Speaking of quarterbacks and offense, the Seahawks were too often speechless in ’92. They scored 140 points – the fewest in league history in a 16-game season – and averaged 210.9 yards per game. They had a TD drought at midseason that reached 14 quarters, 50 possessions, 216 plays and 223 minutes before wide receiver Tommy Kane caught a scoring pass in the third quarter of a 23-10 loss to the Giants at the Meadowlands.

The season-long problem was obvious: A lack of talent on the offensive side of the ball.

Sure, Chris Warren ran for 1,017 yards – making him the second 1,000-yard rusher in franchise history – and fullback John L. Williams caught a team-high 74 passes. But quarterback Stan Gelbaugh threw almost twice as many interceptions (11) as TD passes (6), and Kelly Stouffer’s ratio was 3-to-1 (nine interceptions, three TD passes).

The best indication of what was wrong with the offense is the fact that the Seahawks started four players in ’92 who were not even in the league the next season: Stouffer (seven games), Kane, wide receiver Louis Clark and tight end Ron Heller.

The beneficiary of this offensive futility was Rick Tuten, who punted 108 times for 4,760 yards – or 2.7 miles.

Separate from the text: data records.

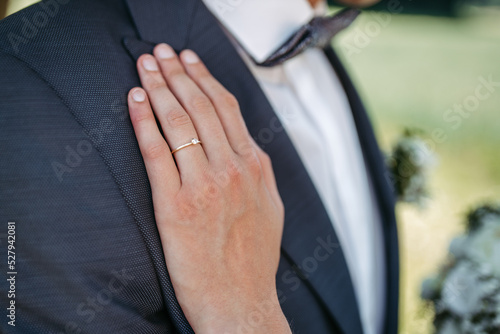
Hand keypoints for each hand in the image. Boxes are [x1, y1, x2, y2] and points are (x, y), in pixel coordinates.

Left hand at [127, 43, 289, 333]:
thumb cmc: (253, 259)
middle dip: (179, 72)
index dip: (205, 78)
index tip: (190, 60)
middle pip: (202, 106)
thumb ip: (258, 173)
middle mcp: (233, 169)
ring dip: (160, 87)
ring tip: (147, 65)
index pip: (227, 108)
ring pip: (180, 122)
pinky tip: (135, 100)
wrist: (241, 302)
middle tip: (163, 51)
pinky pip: (157, 152)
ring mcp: (205, 185)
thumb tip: (245, 147)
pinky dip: (144, 122)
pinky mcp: (176, 205)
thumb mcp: (270, 208)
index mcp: (256, 167)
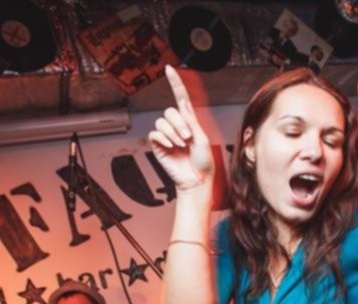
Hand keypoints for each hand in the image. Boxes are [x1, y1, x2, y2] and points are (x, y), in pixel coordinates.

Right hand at [147, 66, 213, 191]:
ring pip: (162, 121)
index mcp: (189, 121)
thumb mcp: (202, 138)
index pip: (180, 97)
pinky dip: (163, 138)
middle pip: (169, 111)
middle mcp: (177, 126)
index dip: (175, 83)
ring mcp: (166, 135)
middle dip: (179, 124)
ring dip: (172, 133)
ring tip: (181, 145)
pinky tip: (170, 146)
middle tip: (187, 138)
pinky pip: (154, 133)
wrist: (196, 179)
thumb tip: (182, 104)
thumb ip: (191, 121)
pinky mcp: (158, 145)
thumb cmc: (203, 162)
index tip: (169, 68)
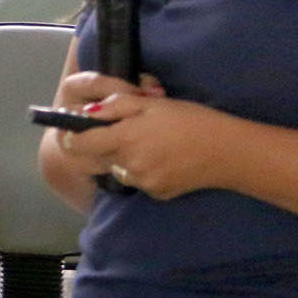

“What do I remember about the 1992 season?” Tuten cracked recently. “My leg got tired.”

As did losing.

Following the season-ending loss to the Chargers, who rallied for 18 points in the final five minutes against the Seahawks’ finally exhausted defense, Flores offered, “It’s like waking up from a nightmare. There’s a little bit of a relief there, like realizing that it was just a dream. But this wasn’t a dream. This was reality.”